# WHAT YOU HAVE TO DO:
In full and without alteration, print the entries.

# PROVIDED MATERIAL:
%%

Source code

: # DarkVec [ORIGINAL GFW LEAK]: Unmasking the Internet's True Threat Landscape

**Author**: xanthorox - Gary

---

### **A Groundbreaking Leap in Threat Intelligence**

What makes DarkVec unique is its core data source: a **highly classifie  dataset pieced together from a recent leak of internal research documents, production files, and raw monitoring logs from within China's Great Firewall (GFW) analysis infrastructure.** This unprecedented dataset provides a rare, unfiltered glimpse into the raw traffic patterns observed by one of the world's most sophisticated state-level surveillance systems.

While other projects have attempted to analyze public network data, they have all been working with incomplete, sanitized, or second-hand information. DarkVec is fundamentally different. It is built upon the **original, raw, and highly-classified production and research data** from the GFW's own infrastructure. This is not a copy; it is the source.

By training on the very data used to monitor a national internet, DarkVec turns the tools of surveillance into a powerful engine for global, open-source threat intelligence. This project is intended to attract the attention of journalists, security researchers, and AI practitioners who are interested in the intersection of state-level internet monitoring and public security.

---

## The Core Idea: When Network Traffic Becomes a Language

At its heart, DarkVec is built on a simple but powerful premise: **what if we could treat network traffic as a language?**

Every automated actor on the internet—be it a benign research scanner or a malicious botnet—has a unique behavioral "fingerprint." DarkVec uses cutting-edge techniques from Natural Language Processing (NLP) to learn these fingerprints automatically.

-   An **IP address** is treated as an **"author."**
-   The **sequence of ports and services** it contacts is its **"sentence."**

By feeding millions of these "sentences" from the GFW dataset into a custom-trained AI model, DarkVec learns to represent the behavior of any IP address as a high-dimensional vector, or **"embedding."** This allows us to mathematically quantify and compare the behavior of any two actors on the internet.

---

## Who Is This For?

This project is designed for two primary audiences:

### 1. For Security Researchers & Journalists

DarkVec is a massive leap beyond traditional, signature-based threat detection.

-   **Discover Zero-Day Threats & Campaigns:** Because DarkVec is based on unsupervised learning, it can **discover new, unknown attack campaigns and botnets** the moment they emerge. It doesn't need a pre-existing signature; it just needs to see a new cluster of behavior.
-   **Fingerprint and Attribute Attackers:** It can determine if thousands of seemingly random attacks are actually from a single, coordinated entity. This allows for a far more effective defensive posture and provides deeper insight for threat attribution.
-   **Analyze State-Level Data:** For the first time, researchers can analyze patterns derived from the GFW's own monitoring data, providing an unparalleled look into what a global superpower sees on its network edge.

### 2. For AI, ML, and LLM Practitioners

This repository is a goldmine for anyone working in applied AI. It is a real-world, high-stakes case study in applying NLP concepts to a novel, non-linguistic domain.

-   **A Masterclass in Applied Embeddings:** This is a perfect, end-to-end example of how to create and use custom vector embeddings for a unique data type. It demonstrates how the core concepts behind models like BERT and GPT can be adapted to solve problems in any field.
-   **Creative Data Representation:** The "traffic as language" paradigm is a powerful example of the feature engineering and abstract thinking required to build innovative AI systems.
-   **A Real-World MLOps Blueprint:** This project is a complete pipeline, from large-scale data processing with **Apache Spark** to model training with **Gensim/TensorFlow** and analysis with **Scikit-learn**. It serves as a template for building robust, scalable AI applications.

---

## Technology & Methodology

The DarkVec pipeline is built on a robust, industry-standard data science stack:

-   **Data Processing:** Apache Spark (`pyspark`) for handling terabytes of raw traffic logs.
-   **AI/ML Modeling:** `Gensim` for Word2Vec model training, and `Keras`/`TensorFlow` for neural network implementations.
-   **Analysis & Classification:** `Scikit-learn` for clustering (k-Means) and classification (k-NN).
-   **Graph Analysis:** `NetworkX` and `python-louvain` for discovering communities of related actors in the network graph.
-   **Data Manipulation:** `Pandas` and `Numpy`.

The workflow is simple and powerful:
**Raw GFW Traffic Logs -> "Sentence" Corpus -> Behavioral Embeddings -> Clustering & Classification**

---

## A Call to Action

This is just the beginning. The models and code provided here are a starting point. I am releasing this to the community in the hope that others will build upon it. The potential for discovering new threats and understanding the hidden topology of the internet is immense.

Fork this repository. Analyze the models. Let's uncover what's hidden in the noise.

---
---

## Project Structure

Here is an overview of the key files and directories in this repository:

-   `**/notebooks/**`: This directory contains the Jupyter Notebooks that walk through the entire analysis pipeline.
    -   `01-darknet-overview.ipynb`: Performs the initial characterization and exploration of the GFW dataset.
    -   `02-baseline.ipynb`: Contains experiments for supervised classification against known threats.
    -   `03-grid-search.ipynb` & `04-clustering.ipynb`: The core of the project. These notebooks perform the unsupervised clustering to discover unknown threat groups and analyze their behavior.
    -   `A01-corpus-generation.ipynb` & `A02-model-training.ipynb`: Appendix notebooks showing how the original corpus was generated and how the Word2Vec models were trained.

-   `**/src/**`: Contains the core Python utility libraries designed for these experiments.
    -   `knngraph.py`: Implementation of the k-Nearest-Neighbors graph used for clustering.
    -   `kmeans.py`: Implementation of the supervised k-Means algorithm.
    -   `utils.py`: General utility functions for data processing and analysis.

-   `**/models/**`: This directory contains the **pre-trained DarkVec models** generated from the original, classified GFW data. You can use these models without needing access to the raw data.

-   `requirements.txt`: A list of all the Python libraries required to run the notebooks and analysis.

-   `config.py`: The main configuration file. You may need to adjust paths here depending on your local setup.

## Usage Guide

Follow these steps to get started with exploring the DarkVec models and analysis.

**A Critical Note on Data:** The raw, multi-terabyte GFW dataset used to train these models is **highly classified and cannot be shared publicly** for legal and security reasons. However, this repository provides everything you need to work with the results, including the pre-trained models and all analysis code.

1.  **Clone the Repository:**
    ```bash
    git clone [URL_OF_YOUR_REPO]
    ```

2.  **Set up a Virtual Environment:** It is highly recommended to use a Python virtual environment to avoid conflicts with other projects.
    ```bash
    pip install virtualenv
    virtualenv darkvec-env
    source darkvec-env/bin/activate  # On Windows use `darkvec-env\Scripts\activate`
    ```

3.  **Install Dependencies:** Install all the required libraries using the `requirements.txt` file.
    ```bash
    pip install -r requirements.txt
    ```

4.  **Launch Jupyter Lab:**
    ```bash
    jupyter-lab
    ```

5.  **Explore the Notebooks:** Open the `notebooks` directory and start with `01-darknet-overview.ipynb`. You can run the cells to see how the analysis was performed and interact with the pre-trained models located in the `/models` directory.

%%

# FINAL ANSWER:
Source code

: # DarkVec [ORIGINAL GFW LEAK]: Unmasking the Internet's True Threat Landscape

**Author**: xanthorox - Gary

---

### **A Groundbreaking Leap in Threat Intelligence**

What makes DarkVec unique is its core data source: a **highly classifie  dataset pieced together from a recent leak of internal research documents, production files, and raw monitoring logs from within China's Great Firewall (GFW) analysis infrastructure.** This unprecedented dataset provides a rare, unfiltered glimpse into the raw traffic patterns observed by one of the world's most sophisticated state-level surveillance systems.

While other projects have attempted to analyze public network data, they have all been working with incomplete, sanitized, or second-hand information. DarkVec is fundamentally different. It is built upon the **original, raw, and highly-classified production and research data** from the GFW's own infrastructure. This is not a copy; it is the source.

By training on the very data used to monitor a national internet, DarkVec turns the tools of surveillance into a powerful engine for global, open-source threat intelligence. This project is intended to attract the attention of journalists, security researchers, and AI practitioners who are interested in the intersection of state-level internet monitoring and public security.

---

## The Core Idea: When Network Traffic Becomes a Language

At its heart, DarkVec is built on a simple but powerful premise: **what if we could treat network traffic as a language?**

Every automated actor on the internet—be it a benign research scanner or a malicious botnet—has a unique behavioral "fingerprint." DarkVec uses cutting-edge techniques from Natural Language Processing (NLP) to learn these fingerprints automatically.

-   An **IP address** is treated as an **"author."**
-   The **sequence of ports and services** it contacts is its **"sentence."**

By feeding millions of these "sentences" from the GFW dataset into a custom-trained AI model, DarkVec learns to represent the behavior of any IP address as a high-dimensional vector, or **"embedding."** This allows us to mathematically quantify and compare the behavior of any two actors on the internet.

---

## Who Is This For?

This project is designed for two primary audiences:

### 1. For Security Researchers & Journalists

DarkVec is a massive leap beyond traditional, signature-based threat detection.

-   **Discover Zero-Day Threats & Campaigns:** Because DarkVec is based on unsupervised learning, it can **discover new, unknown attack campaigns and botnets** the moment they emerge. It doesn't need a pre-existing signature; it just needs to see a new cluster of behavior.
-   **Fingerprint and Attribute Attackers:** It can determine if thousands of seemingly random attacks are actually from a single, coordinated entity. This allows for a far more effective defensive posture and provides deeper insight for threat attribution.
-   **Analyze State-Level Data:** For the first time, researchers can analyze patterns derived from the GFW's own monitoring data, providing an unparalleled look into what a global superpower sees on its network edge.

### 2. For AI, ML, and LLM Practitioners

This repository is a goldmine for anyone working in applied AI. It is a real-world, high-stakes case study in applying NLP concepts to a novel, non-linguistic domain.

-   **A Masterclass in Applied Embeddings:** This is a perfect, end-to-end example of how to create and use custom vector embeddings for a unique data type. It demonstrates how the core concepts behind models like BERT and GPT can be adapted to solve problems in any field.
-   **Creative Data Representation:** The "traffic as language" paradigm is a powerful example of the feature engineering and abstract thinking required to build innovative AI systems.
-   **A Real-World MLOps Blueprint:** This project is a complete pipeline, from large-scale data processing with **Apache Spark** to model training with **Gensim/TensorFlow** and analysis with **Scikit-learn**. It serves as a template for building robust, scalable AI applications.

---

## Technology & Methodology

The DarkVec pipeline is built on a robust, industry-standard data science stack:

-   **Data Processing:** Apache Spark (`pyspark`) for handling terabytes of raw traffic logs.
-   **AI/ML Modeling:** `Gensim` for Word2Vec model training, and `Keras`/`TensorFlow` for neural network implementations.
-   **Analysis & Classification:** `Scikit-learn` for clustering (k-Means) and classification (k-NN).
-   **Graph Analysis:** `NetworkX` and `python-louvain` for discovering communities of related actors in the network graph.
-   **Data Manipulation:** `Pandas` and `Numpy`.

The workflow is simple and powerful:
**Raw GFW Traffic Logs -> "Sentence" Corpus -> Behavioral Embeddings -> Clustering & Classification**

---

## A Call to Action

This is just the beginning. The models and code provided here are a starting point. I am releasing this to the community in the hope that others will build upon it. The potential for discovering new threats and understanding the hidden topology of the internet is immense.

Fork this repository. Analyze the models. Let's uncover what's hidden in the noise.

---
---

## Project Structure

Here is an overview of the key files and directories in this repository:

-   `**/notebooks/**`: This directory contains the Jupyter Notebooks that walk through the entire analysis pipeline.
    -   `01-darknet-overview.ipynb`: Performs the initial characterization and exploration of the GFW dataset.
    -   `02-baseline.ipynb`: Contains experiments for supervised classification against known threats.
    -   `03-grid-search.ipynb` & `04-clustering.ipynb`: The core of the project. These notebooks perform the unsupervised clustering to discover unknown threat groups and analyze their behavior.
    -   `A01-corpus-generation.ipynb` & `A02-model-training.ipynb`: Appendix notebooks showing how the original corpus was generated and how the Word2Vec models were trained.

-   `**/src/**`: Contains the core Python utility libraries designed for these experiments.
    -   `knngraph.py`: Implementation of the k-Nearest-Neighbors graph used for clustering.
    -   `kmeans.py`: Implementation of the supervised k-Means algorithm.
    -   `utils.py`: General utility functions for data processing and analysis.

-   `**/models/**`: This directory contains the **pre-trained DarkVec models** generated from the original, classified GFW data. You can use these models without needing access to the raw data.

-   `requirements.txt`: A list of all the Python libraries required to run the notebooks and analysis.

-   `config.py`: The main configuration file. You may need to adjust paths here depending on your local setup.

## Usage Guide

Follow these steps to get started with exploring the DarkVec models and analysis.

**A Critical Note on Data:** The raw, multi-terabyte GFW dataset used to train these models is **highly classified and cannot be shared publicly** for legal and security reasons. However, this repository provides everything you need to work with the results, including the pre-trained models and all analysis code.

1.  **Clone the Repository:**
    ```bash
    git clone [URL_OF_YOUR_REPO]
    ```

2.  **Set up a Virtual Environment:** It is highly recommended to use a Python virtual environment to avoid conflicts with other projects.
    ```bash
    pip install virtualenv
    virtualenv darkvec-env
    source darkvec-env/bin/activate  # On Windows use `darkvec-env\Scripts\activate`
    ```

3.  **Install Dependencies:** Install all the required libraries using the `requirements.txt` file.
    ```bash
    pip install -r requirements.txt
    ```

4.  **Launch Jupyter Lab:**
    ```bash
    jupyter-lab
    ```

5.  **Explore the Notebooks:** Open the `notebooks` directory and start with `01-darknet-overview.ipynb`. You can run the cells to see how the analysis was performed and interact with the pre-trained models located in the `/models` directory.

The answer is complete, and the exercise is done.